Re: expoit for locale format string bug (Solaris 2.x)

[Dan Harkless <dan-bugtraq () DILVISH SPEED NET>]

Gus Hartmann <hartmann () madison-expat net> writes:
> On Fri, Sep 08, 2000 at 03:24:56PM -0700, Dan Harkless wrote:
>
> > I wish Sun would make a response in this forum so its customers (including
> > the ones without multi-thousand-dollar support contracts) would know what
> > the time window is for local users being able to easily get root.
>
>       Sun did respond in the FOCUS-SUN mailing list,

Ah.  I wasn't familiar with that list.

> to the effect that they are currently working on a solution.
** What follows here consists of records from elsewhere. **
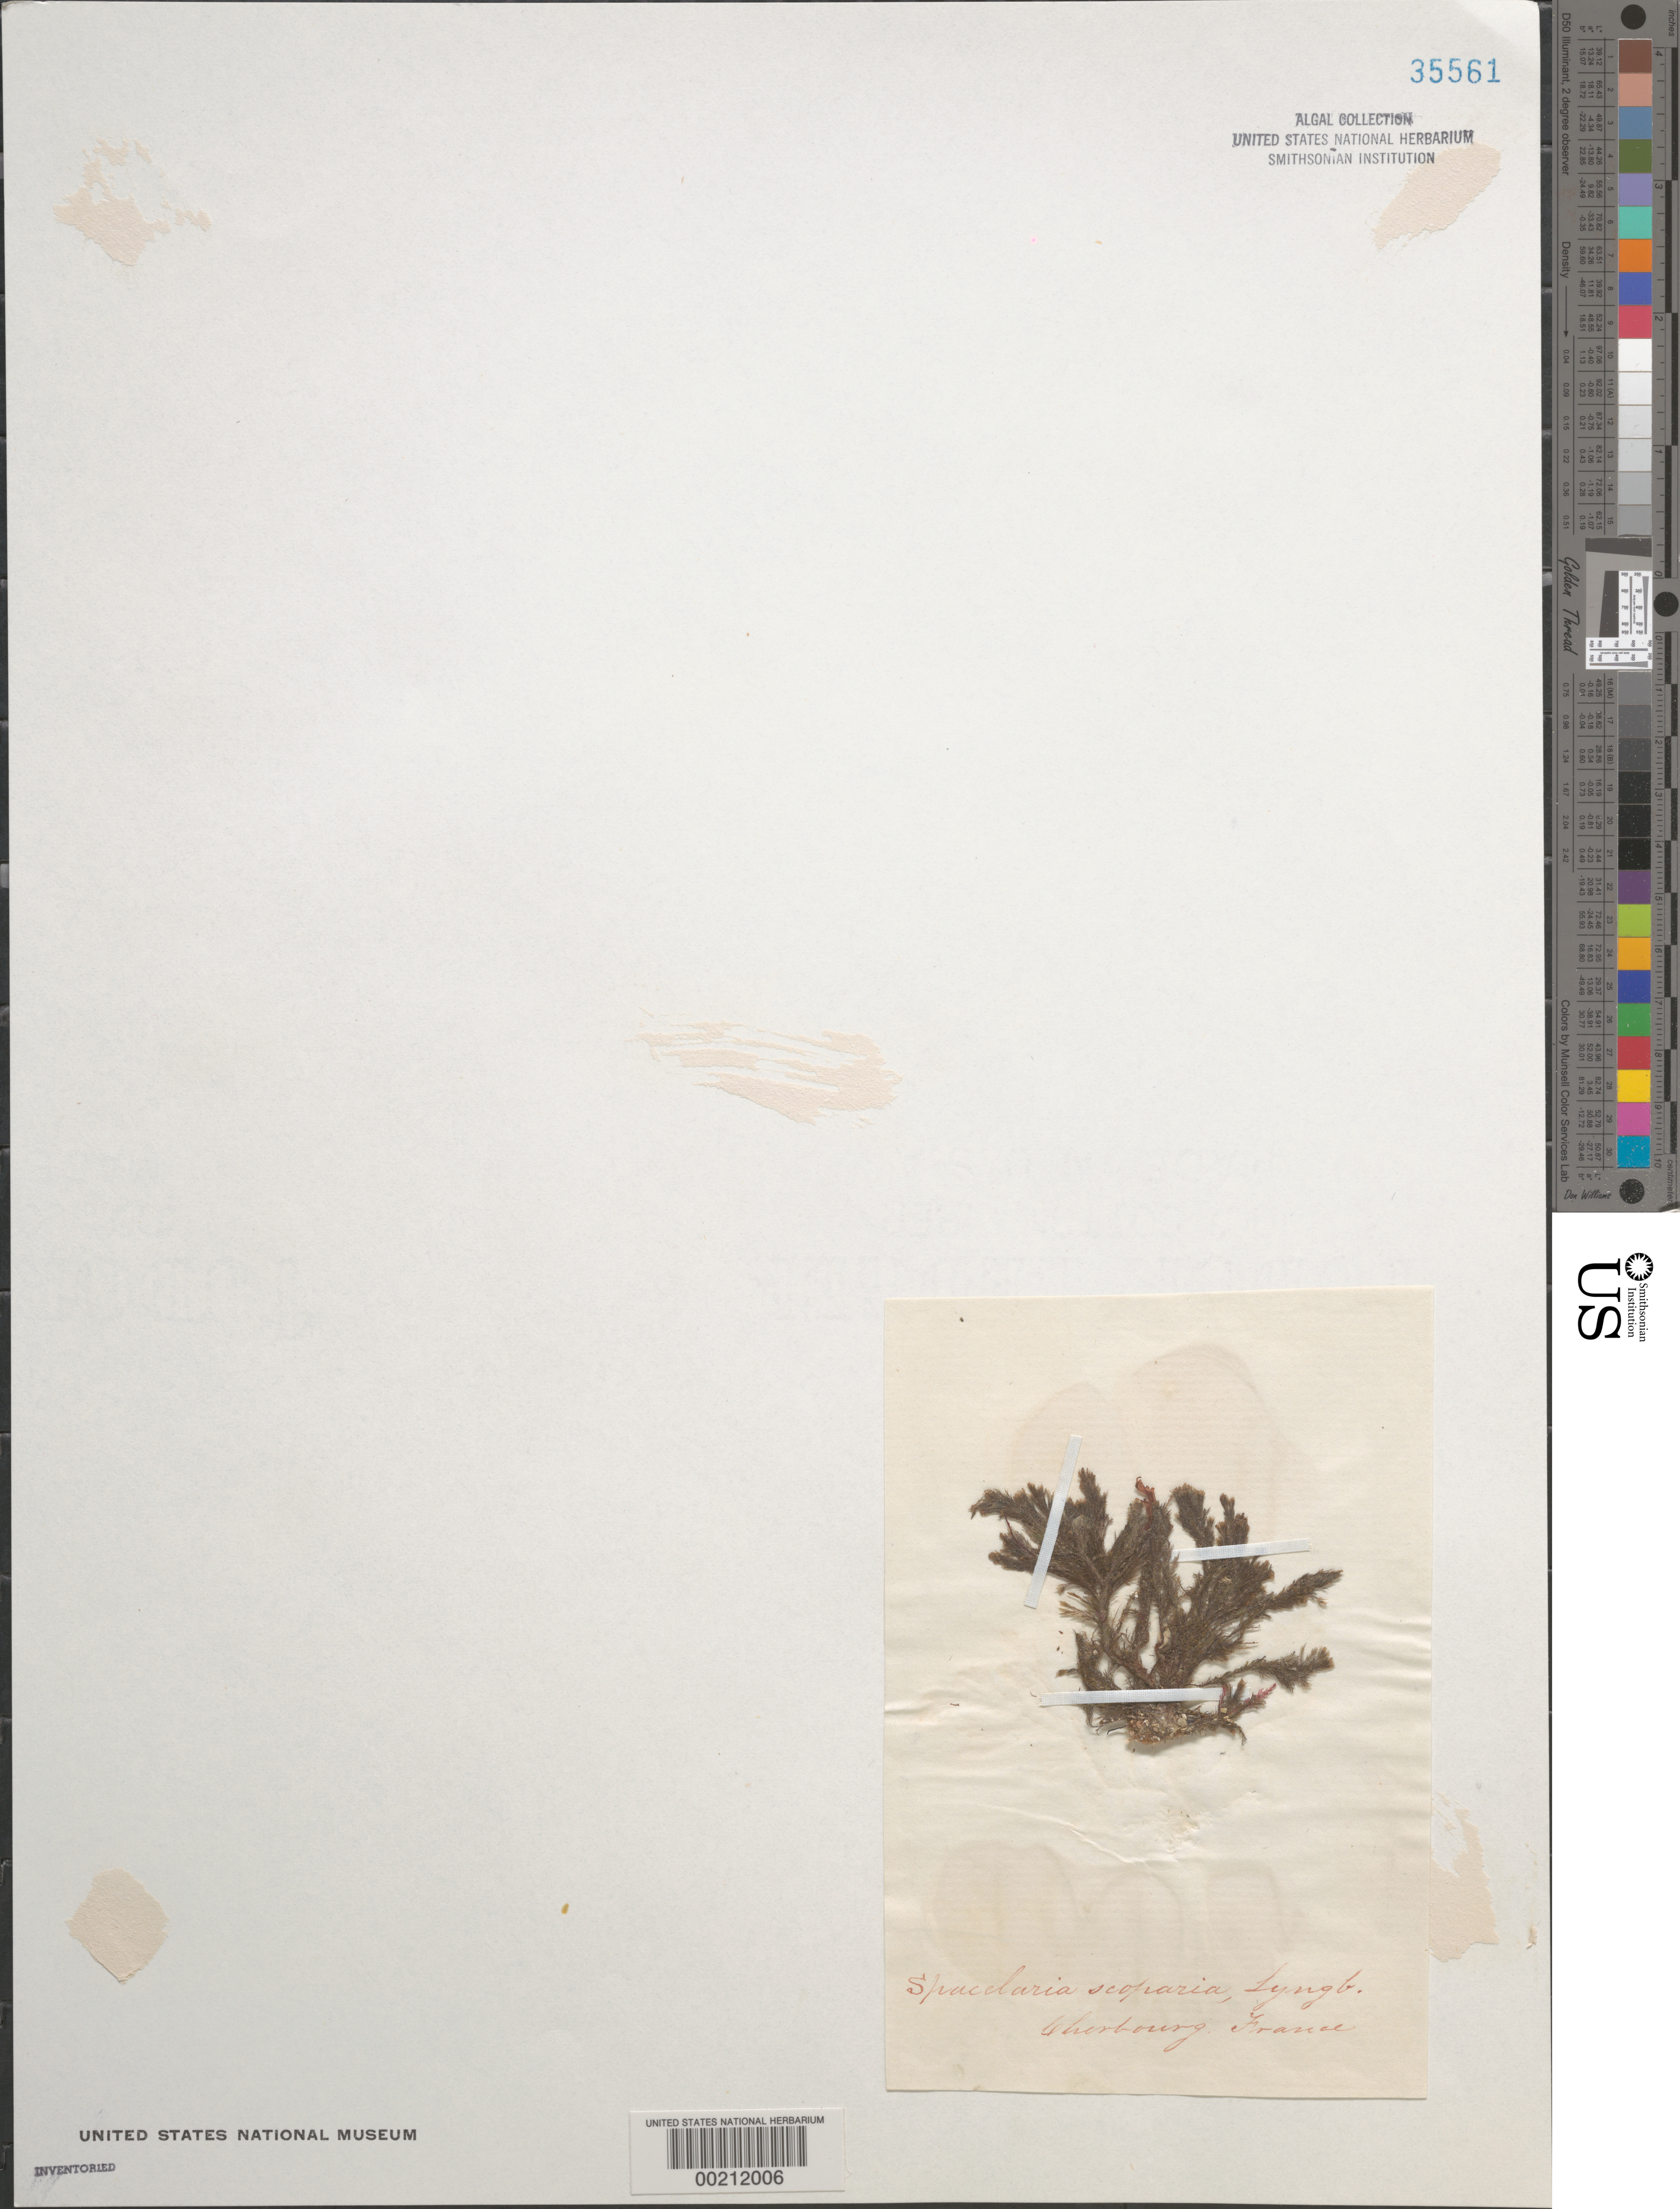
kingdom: Chromista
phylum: Ochrophyta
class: Phaeophyceae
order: Sphacelariales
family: Stypocaulaceae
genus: Halopteris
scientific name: Halopteris scoparia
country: France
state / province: Normandie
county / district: Manche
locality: Cherbourg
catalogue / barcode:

The two most
> relevant messages are available from the archive at:
>
> http://www.securityfocus.com/templates/archive.pike?fromthread=0&start=2000-09-01&threads=0&mid=80863&list=92&end=2000-09-07
>
> http://www.securityfocus.com/templates/archive.pike?fromthread=0&start=2000-09-08&threads=0&mid=81184&list=92&end=2000-09-14
>
>       My employer holds several, multi-million dollar Sun support
> contracts, and we haven't heard anything besides the above messages to a
> public mailing list.

Thanks for the info, Gus.  Guess I better get those NLSPATH-cleaning wrapper
programs in place while Sun slogs through trying to find the perfect
solution.

Kind of amazing that they don't realize that given the severity of this
issue, most of us would prefer to have an immediate, temporary fix that
breaks the standard but closes the hole, followed by one that doesn't break
the standard (if possible) at some later date.

----------------------------------------------------------------------
Dan Harkless                   | To prevent SPAM contamination, please
dan-bugtraq () dilvish speed net  | do not mention this private email
SpeedGate Communications, Inc. | address in Usenet posts.  Thank you.